-- 文書本文 --
◇ ◇ ◇ ◇ ◇
日本の財政の現状と中長期的な課題

2017/07/27 中田 一良
国内マクロ経済

景気回復を背景に、国と地方の基礎的財政収支(プライマリー・バランス)の赤字は縮小しているものの、赤字であることに変わりはなく、債務残高は増加が続いている。日本の財政の悪化の背景には、高齢化にともなう社会保障給付費の拡大や補正予算による歳出額の拡大、国際的にみた租税負担率の低さといった構造的な要因があると考えられる。

高齢化の進展とともに、今後も医療、介護を中心に社会保障給付費は拡大が続くと見込まれる。他方、保険料の主な負担者である20~64歳人口は減少が続き、給付のための財源を確保することが難しくなる。このため、社会保障分野での公費負担がいっそう拡大する可能性がある。さらに、人口減少、高齢化の進展により、中長期的には潜在成長率が低下し、税収が期待通りには増加しない可能性もある。このように今後、日本の財政を取り巻く環境は厳しくなると予想される。
◇ ◇ ◇ ◇ ◇
保存されたデータ項目:
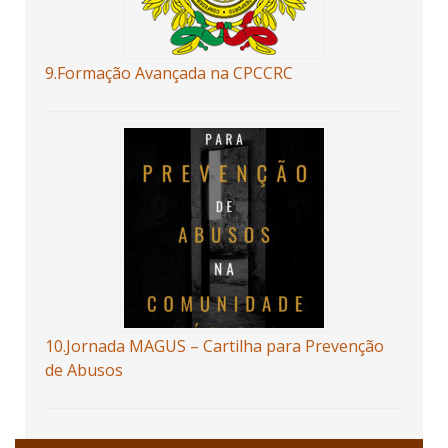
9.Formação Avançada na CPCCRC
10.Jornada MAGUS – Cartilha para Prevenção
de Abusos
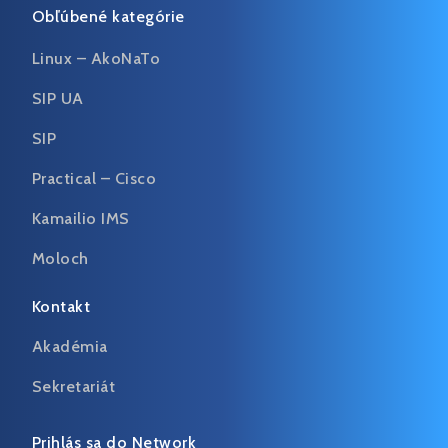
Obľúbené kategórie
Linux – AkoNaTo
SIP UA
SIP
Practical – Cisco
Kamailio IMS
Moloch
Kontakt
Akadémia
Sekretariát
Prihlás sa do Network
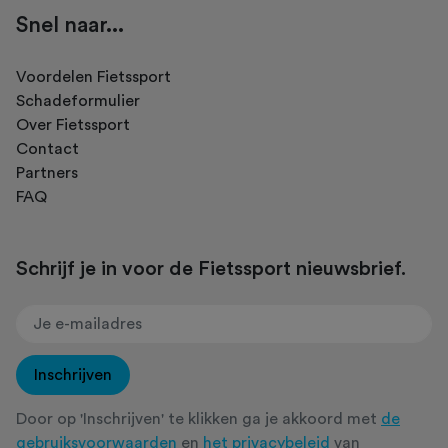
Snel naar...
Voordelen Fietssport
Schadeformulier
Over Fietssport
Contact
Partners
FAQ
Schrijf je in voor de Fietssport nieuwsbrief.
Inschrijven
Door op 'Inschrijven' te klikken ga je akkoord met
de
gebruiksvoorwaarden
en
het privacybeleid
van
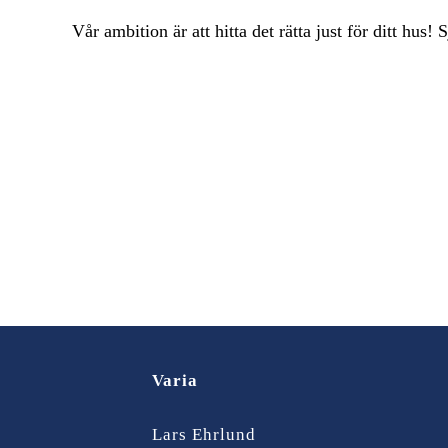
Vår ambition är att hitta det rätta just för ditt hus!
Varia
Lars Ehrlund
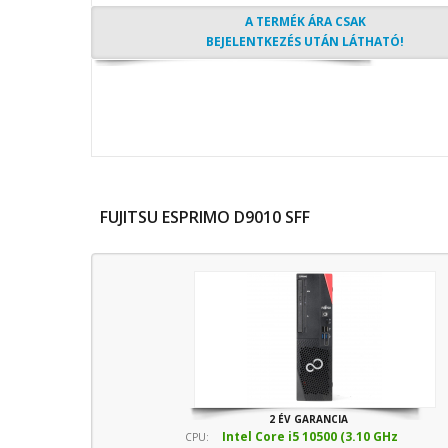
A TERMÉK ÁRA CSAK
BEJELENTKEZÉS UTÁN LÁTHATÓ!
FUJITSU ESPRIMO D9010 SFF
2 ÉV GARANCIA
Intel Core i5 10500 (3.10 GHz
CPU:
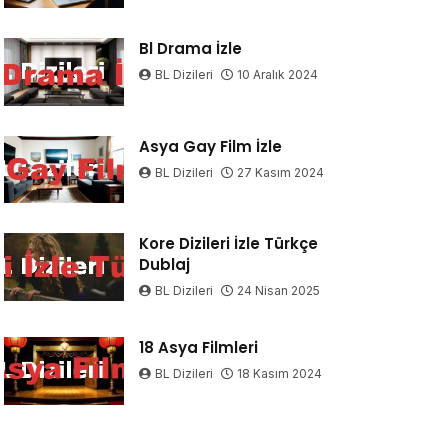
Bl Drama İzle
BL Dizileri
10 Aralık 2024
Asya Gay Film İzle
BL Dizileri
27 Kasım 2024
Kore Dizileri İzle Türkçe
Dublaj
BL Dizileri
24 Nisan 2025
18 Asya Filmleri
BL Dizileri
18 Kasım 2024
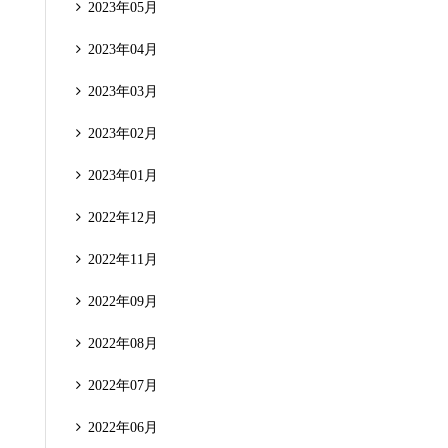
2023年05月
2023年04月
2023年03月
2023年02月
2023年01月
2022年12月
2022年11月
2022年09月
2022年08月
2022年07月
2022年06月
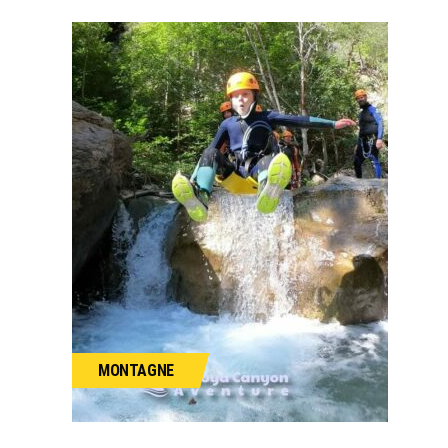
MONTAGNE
◇ ◇ ◇ ◇ ◇
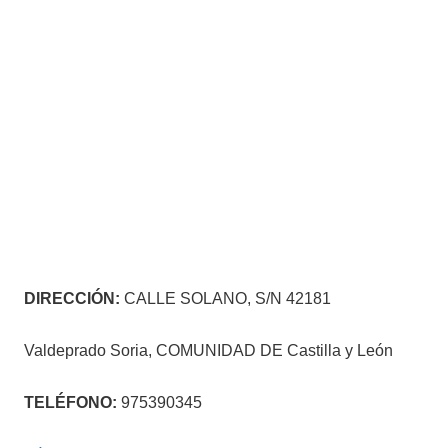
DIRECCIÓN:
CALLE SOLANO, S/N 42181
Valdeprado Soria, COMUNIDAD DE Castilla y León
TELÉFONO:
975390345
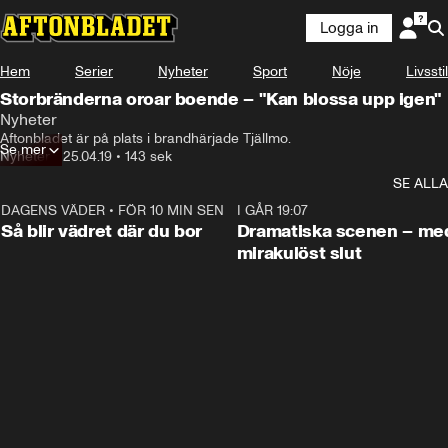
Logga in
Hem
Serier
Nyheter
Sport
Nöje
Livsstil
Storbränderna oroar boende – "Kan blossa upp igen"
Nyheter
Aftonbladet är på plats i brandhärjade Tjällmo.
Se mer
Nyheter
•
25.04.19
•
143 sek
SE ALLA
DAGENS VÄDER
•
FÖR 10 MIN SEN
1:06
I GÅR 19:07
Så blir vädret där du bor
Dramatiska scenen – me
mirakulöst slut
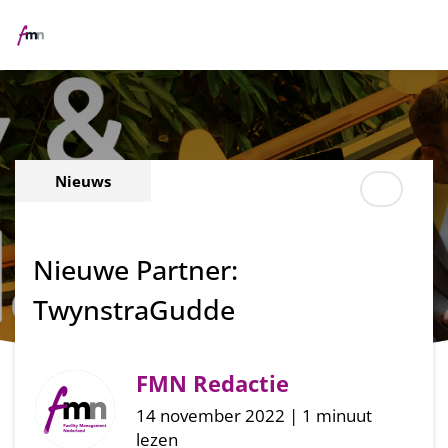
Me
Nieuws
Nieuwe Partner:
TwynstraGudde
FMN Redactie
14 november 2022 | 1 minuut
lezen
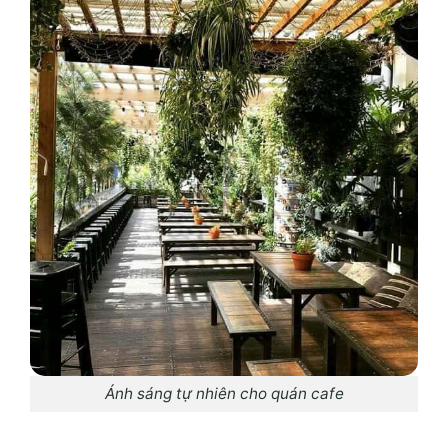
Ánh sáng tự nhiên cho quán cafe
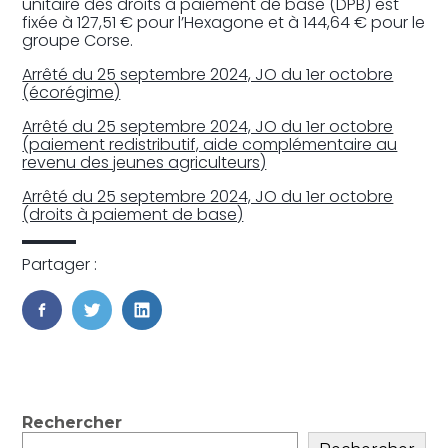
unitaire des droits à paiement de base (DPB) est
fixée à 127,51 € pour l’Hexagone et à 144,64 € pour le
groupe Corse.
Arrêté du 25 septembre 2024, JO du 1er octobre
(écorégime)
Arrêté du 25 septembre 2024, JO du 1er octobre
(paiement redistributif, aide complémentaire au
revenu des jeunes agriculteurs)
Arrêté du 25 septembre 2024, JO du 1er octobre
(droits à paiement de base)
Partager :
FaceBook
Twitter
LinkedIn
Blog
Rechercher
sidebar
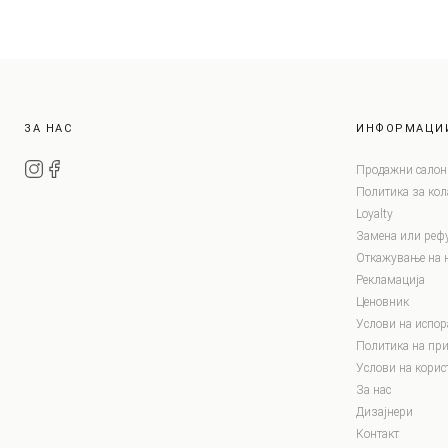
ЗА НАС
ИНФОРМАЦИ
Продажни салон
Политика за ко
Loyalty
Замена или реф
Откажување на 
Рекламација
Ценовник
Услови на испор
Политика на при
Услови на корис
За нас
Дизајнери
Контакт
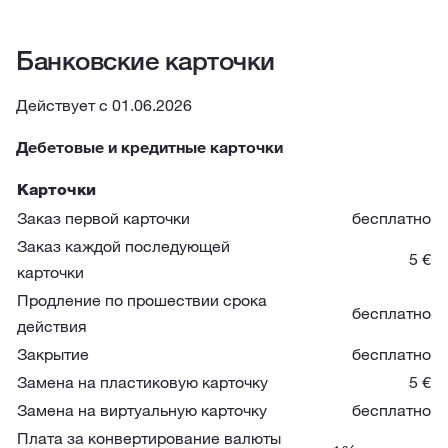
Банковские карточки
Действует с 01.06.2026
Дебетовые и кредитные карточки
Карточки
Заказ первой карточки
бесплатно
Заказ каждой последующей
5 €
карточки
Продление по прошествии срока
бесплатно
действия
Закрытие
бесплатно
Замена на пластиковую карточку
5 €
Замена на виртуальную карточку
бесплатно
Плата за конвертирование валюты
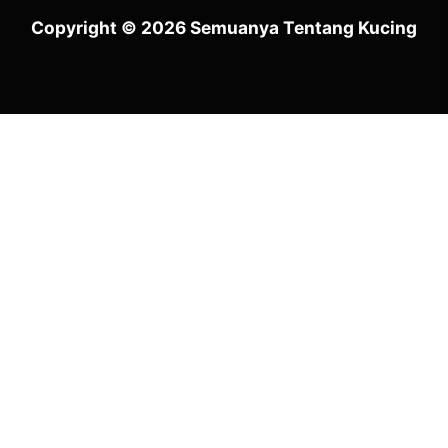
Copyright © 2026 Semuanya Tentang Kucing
◇ ◇ ◇ ◇ ◇
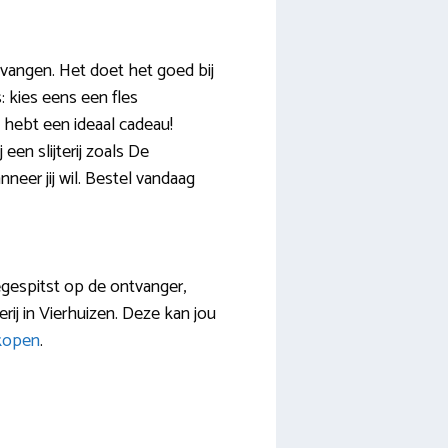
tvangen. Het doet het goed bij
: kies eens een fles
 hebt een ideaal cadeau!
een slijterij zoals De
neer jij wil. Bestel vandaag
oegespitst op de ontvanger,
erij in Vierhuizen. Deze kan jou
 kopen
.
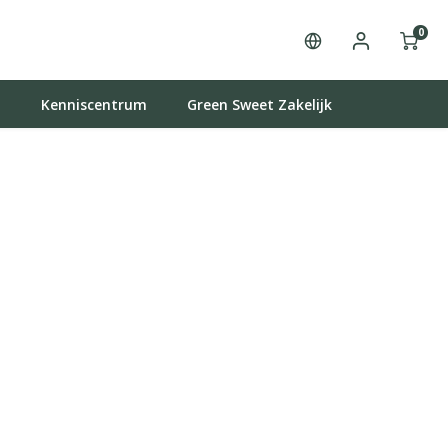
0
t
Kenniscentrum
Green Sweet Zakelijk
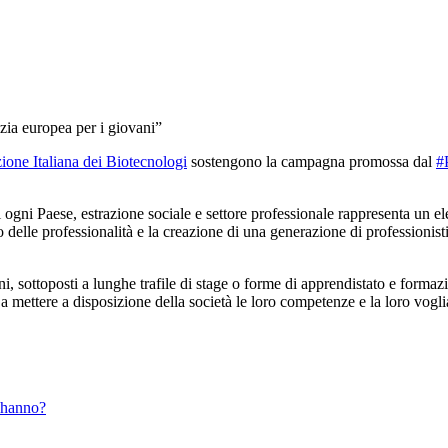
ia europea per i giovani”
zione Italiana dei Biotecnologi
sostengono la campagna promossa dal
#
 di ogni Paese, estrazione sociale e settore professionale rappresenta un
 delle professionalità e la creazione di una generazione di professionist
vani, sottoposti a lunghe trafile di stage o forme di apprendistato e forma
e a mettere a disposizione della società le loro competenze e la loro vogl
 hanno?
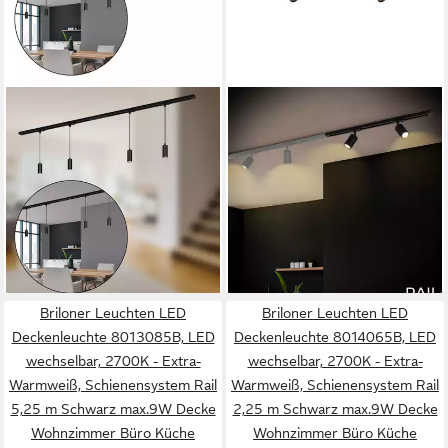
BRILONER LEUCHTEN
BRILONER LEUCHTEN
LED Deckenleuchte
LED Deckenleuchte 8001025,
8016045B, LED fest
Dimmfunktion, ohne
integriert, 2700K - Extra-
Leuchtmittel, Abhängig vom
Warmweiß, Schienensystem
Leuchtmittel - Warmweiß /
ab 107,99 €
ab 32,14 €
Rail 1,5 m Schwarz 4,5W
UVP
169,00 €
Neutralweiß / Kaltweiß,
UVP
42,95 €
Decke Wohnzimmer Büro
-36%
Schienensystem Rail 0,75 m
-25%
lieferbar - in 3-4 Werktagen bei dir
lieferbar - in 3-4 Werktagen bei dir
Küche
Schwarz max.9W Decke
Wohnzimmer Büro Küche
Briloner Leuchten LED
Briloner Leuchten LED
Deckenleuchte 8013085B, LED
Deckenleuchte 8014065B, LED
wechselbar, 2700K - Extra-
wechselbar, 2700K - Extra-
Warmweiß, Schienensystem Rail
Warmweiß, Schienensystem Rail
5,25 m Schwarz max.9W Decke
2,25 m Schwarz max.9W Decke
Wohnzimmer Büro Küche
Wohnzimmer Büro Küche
◇ ◇ ◇ ◇ ◇
-- 取り組む課題 --
[1] 日本の財政についての文章によると、保険料の主な負担者はどの年齢層の人口か。
[2] 日本の財政についての文章の「景気回復を背景に、国と地方の」から「境は厳しくなると予想される。」までの全体を、「社会保障給付費」を「社会保障関係費」に変えて書き直してください。

-- 課題の解答 --
[1] 20~64歳人口。

[2]
景気回復を背景に、国と地方の基礎的財政収支(プライマリー・バランス)の赤字は縮小しているものの、赤字であることに変わりはなく、債務残高は増加が続いている。日本の財政の悪化の背景には、高齢化にともなう社会保障関係費の拡大や補正予算による歳出額の拡大、国際的にみた租税負担率の低さといった構造的な要因があると考えられる。

高齢化の進展とともに、今後も医療、介護を中心に社会保障関係費は拡大が続くと見込まれる。他方、保険料の主な負担者である20~64歳人口は減少が続き、給付のための財源を確保することが難しくなる。このため、社会保障分野での公費負担がいっそう拡大する可能性がある。さらに、人口減少、高齢化の進展により、中長期的には潜在成長率が低下し、税収が期待通りには増加しない可能性もある。このように今後、日本の財政を取り巻く環境は厳しくなると予想される。